Accomplishment was the goal.
In short, the PIP is the performance gap, the delta, between exemplary performance and typical
performance. It is the area to remediate when considering improvement.
Once the HPT practitioner has differentiated worthy performance from the confounding
behaviors that may or may not lead to it and has established the PIP, the practitioner is in a
position consider the influences on behavior.
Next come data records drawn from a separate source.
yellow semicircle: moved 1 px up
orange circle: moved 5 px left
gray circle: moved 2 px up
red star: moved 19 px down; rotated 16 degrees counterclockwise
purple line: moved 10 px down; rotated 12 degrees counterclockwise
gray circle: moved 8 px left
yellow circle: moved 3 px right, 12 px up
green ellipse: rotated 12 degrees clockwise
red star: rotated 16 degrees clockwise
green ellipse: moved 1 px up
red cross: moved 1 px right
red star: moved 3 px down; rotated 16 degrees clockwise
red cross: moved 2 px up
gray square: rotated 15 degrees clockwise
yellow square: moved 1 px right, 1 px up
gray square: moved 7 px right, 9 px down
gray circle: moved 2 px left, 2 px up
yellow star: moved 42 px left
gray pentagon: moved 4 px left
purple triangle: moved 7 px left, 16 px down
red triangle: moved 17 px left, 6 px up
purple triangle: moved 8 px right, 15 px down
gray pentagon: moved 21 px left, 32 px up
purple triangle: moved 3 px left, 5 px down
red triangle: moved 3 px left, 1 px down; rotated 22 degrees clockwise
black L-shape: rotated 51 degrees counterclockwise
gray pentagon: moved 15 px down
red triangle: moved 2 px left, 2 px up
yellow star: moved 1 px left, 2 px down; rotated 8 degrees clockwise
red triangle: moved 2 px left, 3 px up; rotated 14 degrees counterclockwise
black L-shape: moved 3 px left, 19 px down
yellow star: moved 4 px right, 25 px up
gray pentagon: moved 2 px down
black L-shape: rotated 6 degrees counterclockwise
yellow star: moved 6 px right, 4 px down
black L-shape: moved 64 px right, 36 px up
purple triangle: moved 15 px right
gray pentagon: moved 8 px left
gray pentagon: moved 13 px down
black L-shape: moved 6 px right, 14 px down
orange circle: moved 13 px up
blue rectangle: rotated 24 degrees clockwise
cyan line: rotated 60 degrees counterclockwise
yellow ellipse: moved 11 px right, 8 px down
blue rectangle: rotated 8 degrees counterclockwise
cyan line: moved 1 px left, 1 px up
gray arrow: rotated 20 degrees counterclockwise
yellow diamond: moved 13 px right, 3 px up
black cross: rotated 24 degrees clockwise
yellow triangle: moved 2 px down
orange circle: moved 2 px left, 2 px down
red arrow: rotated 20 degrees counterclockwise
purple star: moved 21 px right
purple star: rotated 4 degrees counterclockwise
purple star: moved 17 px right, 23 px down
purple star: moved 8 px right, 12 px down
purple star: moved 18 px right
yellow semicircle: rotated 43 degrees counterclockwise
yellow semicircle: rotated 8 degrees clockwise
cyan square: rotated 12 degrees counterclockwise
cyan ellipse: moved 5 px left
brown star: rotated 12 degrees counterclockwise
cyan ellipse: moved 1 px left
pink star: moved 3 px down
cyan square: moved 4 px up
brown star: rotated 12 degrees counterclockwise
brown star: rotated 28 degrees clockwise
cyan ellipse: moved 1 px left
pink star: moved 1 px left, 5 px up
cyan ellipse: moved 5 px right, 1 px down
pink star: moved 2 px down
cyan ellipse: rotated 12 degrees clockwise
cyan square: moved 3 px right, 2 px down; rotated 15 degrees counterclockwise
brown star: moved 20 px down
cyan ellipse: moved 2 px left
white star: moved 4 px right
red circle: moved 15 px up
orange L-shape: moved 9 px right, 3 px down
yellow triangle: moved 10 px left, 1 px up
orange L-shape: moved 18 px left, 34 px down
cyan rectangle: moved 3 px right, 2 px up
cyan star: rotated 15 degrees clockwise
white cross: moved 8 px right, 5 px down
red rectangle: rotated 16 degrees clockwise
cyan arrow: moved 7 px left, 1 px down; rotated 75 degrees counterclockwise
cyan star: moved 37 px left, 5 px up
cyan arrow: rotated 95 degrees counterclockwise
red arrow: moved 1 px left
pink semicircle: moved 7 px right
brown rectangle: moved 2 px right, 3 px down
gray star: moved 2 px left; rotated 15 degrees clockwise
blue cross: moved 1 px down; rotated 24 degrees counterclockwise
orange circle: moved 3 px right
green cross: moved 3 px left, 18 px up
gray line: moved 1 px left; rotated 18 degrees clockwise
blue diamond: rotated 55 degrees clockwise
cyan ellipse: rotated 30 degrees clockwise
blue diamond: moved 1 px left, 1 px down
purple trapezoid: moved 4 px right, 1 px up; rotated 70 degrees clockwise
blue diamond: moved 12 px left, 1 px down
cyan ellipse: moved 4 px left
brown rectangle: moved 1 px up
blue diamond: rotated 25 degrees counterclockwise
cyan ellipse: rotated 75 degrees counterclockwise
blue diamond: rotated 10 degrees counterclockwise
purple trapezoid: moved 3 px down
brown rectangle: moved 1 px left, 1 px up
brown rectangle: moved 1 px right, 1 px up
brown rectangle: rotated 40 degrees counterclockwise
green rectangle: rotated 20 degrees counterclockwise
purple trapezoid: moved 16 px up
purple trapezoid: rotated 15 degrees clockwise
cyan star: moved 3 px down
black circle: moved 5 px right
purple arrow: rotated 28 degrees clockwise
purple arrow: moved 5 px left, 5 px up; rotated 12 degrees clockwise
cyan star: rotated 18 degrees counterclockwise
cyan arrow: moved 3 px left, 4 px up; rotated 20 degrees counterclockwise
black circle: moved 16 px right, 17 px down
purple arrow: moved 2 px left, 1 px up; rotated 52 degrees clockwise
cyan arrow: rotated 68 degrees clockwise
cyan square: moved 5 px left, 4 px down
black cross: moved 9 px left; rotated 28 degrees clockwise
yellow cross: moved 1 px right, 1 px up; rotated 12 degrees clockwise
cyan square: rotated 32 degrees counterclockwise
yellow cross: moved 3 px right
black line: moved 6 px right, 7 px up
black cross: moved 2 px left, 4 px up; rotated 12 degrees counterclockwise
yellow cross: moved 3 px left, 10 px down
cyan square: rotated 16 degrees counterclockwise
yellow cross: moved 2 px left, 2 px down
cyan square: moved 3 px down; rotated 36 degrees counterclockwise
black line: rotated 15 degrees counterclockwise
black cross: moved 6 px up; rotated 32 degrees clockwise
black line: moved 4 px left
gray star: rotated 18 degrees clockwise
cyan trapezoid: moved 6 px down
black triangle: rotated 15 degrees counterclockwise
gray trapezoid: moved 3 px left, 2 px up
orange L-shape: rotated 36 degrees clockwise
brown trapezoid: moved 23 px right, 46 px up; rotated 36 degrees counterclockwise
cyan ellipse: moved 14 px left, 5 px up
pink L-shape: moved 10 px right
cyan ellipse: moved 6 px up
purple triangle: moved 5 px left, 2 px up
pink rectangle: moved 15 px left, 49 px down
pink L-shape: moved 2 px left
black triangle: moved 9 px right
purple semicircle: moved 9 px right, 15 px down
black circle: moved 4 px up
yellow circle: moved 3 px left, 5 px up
These influences could result from the individual
and their knowledge and skills, capacity, and motivation or the environment where behaviors
occur. The environmental factors were information, resources, and incentives or consequences.
(Dr Shoffner, PowerPoint presentation, week 4).
All six conditions of behavior influence performance and it is the job of the HPT practitioner to
consider these in devising an intervention. The goal of the HPT practitioner is to ensure that
interventions areas have the greatest impact on improving performance with the least cost.
Typically, the least costly interventions on the BEM table were environmental in nature.
Interventions that addressed an individual’s behavior tend to be more expensive to influence or
change.
Finally, Gilbert acknowledge the role of management as the ultimate purveyor of responsibility.
“For any given accomplishment, a deficiency in performance always has as its immediate cause
a deficiency in a behavior repertory (P), or in the environment that supports the repertory (E), or
in both. But its immediate cause will be found in a deficiency of the management system (M).”
(Gilbert, 1978, p.76)
References
Gilbert, T. (1978). The behavior engineering model. In T. Gilbert, Human competence:
Engineering worthy performance (pp. 73-105). New York: McGraw-Hill.
Wagner, D. (2006). Who Needs HPT? Competing Models for Performance Improvement.